= Beginning of Section =
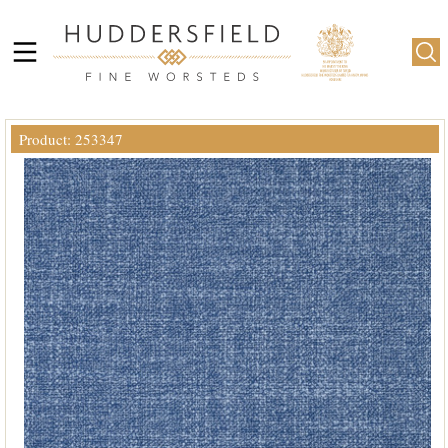
Product: 253347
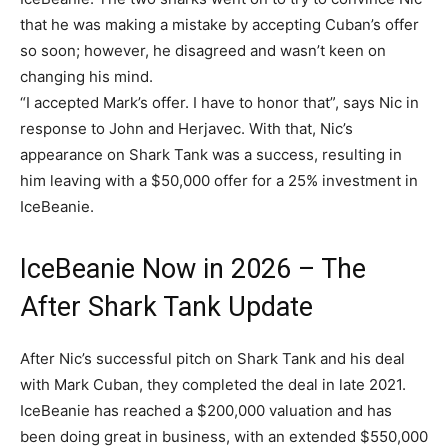
that he was making a mistake by accepting Cuban’s offer
so soon; however, he disagreed and wasn’t keen on
changing his mind.
“I accepted Mark’s offer. I have to honor that”, says Nic in
response to John and Herjavec. With that, Nic’s
appearance on Shark Tank was a success, resulting in
him leaving with a $50,000 offer for a 25% investment in
IceBeanie.
IceBeanie Now in 2026 – The
After Shark Tank Update
After Nic’s successful pitch on Shark Tank and his deal
with Mark Cuban, they completed the deal in late 2021.
IceBeanie has reached a $200,000 valuation and has
been doing great in business, with an extended $550,000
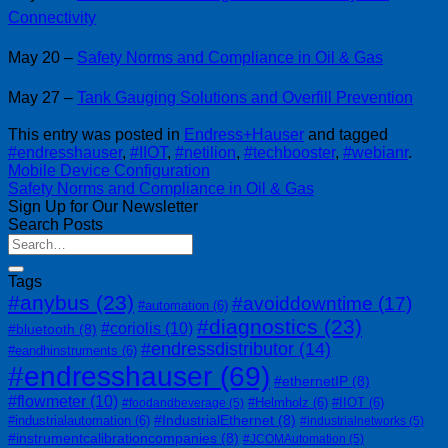
Connectivity
May 20 –
Safety Norms and Compliance in Oil & Gas
May 27 –
Tank Gauging Solutions and Overfill Prevention
This entry was posted in
Endress+Hauser
and tagged
#endresshauser
,
#IIOT
,
#netilion
,
#techbooster
,
#webianr
.
Mobile Device Configuration
Safety Norms and Compliance in Oil & Gas
Sign Up for Our Newsletter
Search Posts
Tags
#anybus
(23)
#avoiddowntime
(17)
#automation
(6)
#diagnostics
(23)
#coriolis
(10)
#bluetooth
(8)
#endressdistributor
(14)
#eandhinstruments
(6)
#endresshauser
(69)
#ethernetIP
(8)
#flowmeter
(10)
#Helmholz
(6)
#IIOT
(6)
#foodandbeverage
(5)
#IndustrialEthernet
(8)
#industrialautomation
(6)
#industrialnetworks
(5)
#instrumentcalibrationcompanies
(8)
#JCOMAutomation
(5)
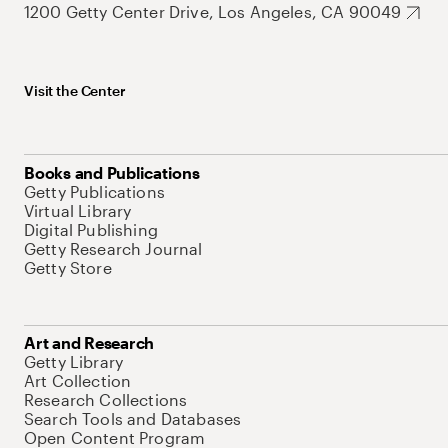
1200 Getty Center Drive, Los Angeles, CA 90049
Visit the Center
Books and Publications
Getty Publications
Virtual Library
Digital Publishing
Getty Research Journal
Getty Store
Art and Research
Getty Library
Art Collection
Research Collections
Search Tools and Databases
Open Content Program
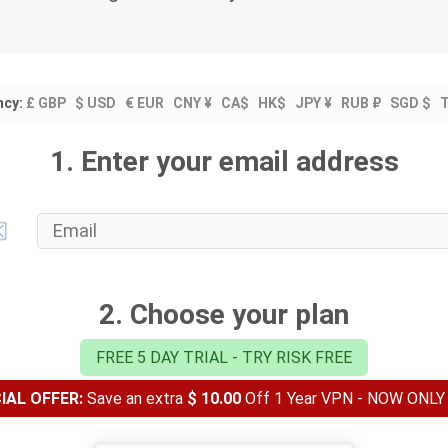
ncy:
£ GBP
$ USD
€ EUR
CNY ¥
CA$
HK$
JPY ¥
RUB ₽
SGD $
1. Enter your email address
2. Choose your plan
FREE 5 DAY TRIAL - TRY RISK FREE
AL OFFER:
Save an extra
$ 10.00
Off 1 Year VPN - NOW ONL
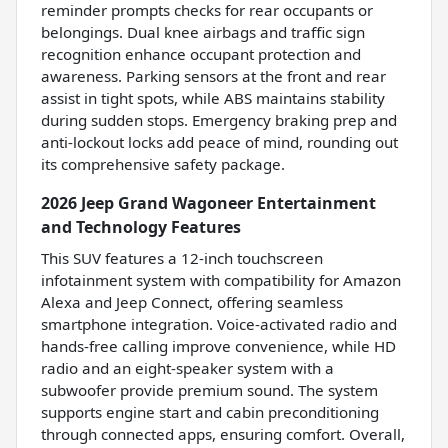
reminder prompts checks for rear occupants or
belongings. Dual knee airbags and traffic sign
recognition enhance occupant protection and
awareness. Parking sensors at the front and rear
assist in tight spots, while ABS maintains stability
during sudden stops. Emergency braking prep and
anti-lockout locks add peace of mind, rounding out
its comprehensive safety package.
2026 Jeep Grand Wagoneer Entertainment
and Technology Features
This SUV features a 12-inch touchscreen
infotainment system with compatibility for Amazon
Alexa and Jeep Connect, offering seamless
smartphone integration. Voice-activated radio and
hands-free calling improve convenience, while HD
radio and an eight-speaker system with a
subwoofer provide premium sound. The system
supports engine start and cabin preconditioning
through connected apps, ensuring comfort. Overall,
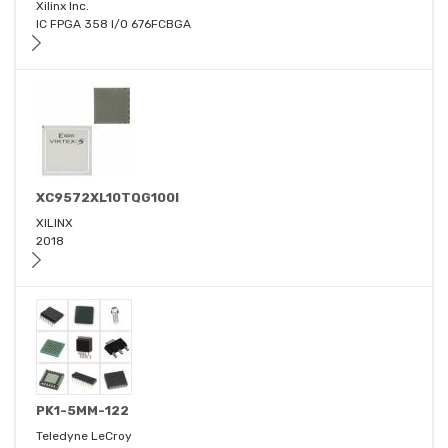
Xilinx Inc.
IC FPGA 358 I/O 676FCBGA
XC9572XL10TQG100I
XILINX
2018
PK1-5MM-122
Teledyne LeCroy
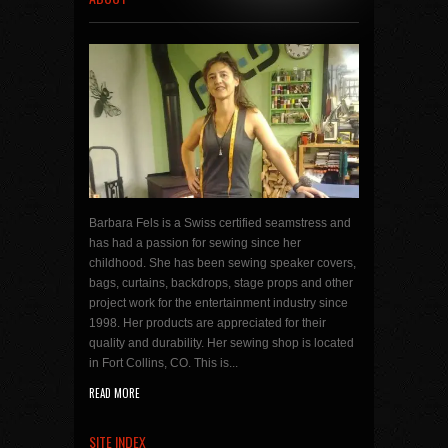
Barbara Fels is a Swiss certified seamstress and
has had a passion for sewing since her
childhood. She has been sewing speaker covers,
bags, curtains, backdrops, stage props and other
project work for the entertainment industry since
1998. Her products are appreciated for their
quality and durability. Her sewing shop is located
in Fort Collins, CO. This is...
READ MORE
SITE INDEX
= End of Section =
__What is expected__.
Print every line of text in the listing above without changing anything, and leave the pictures out.

__Answer__.
Product: 253347
that he was making a mistake by accepting Cuban’s offer
so soon; however, he disagreed and wasn’t keen on
changing his mind.
“I accepted Mark’s offer. I have to honor that”, says Nic in
response to John and Herjavec. With that, Nic’s
appearance on Shark Tank was a success, resulting in
him leaving with a $50,000 offer for a 25% investment in
IceBeanie.
IceBeanie Now in 2026 – The
After Shark Tank Update
After Nic’s successful pitch on Shark Tank and his deal
with Mark Cuban, they completed the deal in late 2021.
IceBeanie has reached a $200,000 valuation and has
been doing great in business, with an extended $550,000
Connectivity
May 20 –
Safety Norms and Compliance in Oil & Gas
May 27 –
Tank Gauging Solutions and Overfill Prevention
This entry was posted in
Endress+Hauser
and tagged
#endresshauser
,
#IIOT
,
#netilion
,
#techbooster
,
#webianr
.
Mobile Device Configuration
Safety Norms and Compliance in Oil & Gas
Sign Up for Our Newsletter
Search Posts
Tags
#anybus
(23)
#avoiddowntime
(17)
#automation
(6)
#diagnostics
(23)
#coriolis
(10)
#bluetooth
(8)
#endressdistributor
(14)
#eandhinstruments
(6)
#endresshauser
(69)
#ethernetIP
(8)
#flowmeter
(10)
#Helmholz
(6)
#IIOT
(6)
#foodandbeverage
(5)
#IndustrialEthernet
(8)
#industrialautomation
(6)
#industrialnetworks
(5)
#instrumentcalibrationcompanies
(8)
#JCOMAutomation
(5)
1200 Getty Center Drive, Los Angeles, CA 90049
Visit the Center
Books and Publications
Getty Publications
Virtual Library
Digital Publishing
Getty Research Journal
Getty Store
Art and Research
Getty Library
Art Collection
Research Collections
Search Tools and Databases
Open Content Program
ncy:
£ GBP
$ USD
€ EUR
CNY ¥
CA$
HK$
JPY ¥
RUB ₽
SGD $
1. Enter your email address
2. Choose your plan
FREE 5 DAY TRIAL - TRY RISK FREE
AL OFFER:
Save an extra
$ 10.00
Off 1 Year VPN - NOW ONL
reminder prompts checks for rear occupants or
belongings. Dual knee airbags and traffic sign
recognition enhance occupant protection and
awareness. Parking sensors at the front and rear
assist in tight spots, while ABS maintains stability
during sudden stops. Emergency braking prep and
anti-lockout locks add peace of mind, rounding out
its comprehensive safety package.
2026 Jeep Grand Wagoneer Entertainment
and Technology Features
This SUV features a 12-inch touchscreen
infotainment system with compatibility for Amazon
Alexa and Jeep Connect, offering seamless
smartphone integration. Voice-activated radio and
hands-free calling improve convenience, while HD
radio and an eight-speaker system with a
subwoofer provide premium sound. The system
supports engine start and cabin preconditioning
through connected apps, ensuring comfort. Overall,
Xilinx Inc.
IC FPGA 358 I/O 676FCBGA
XC9572XL10TQG100I
XILINX
2018
PK1-5MM-122
Teledyne LeCroy
Barbara Fels is a Swiss certified seamstress and
has had a passion for sewing since her
childhood. She has been sewing speaker covers,
bags, curtains, backdrops, stage props and other
project work for the entertainment industry since
1998. Her products are appreciated for their
quality and durability. Her sewing shop is located
in Fort Collins, CO. This is...
READ MORE
SITE INDEX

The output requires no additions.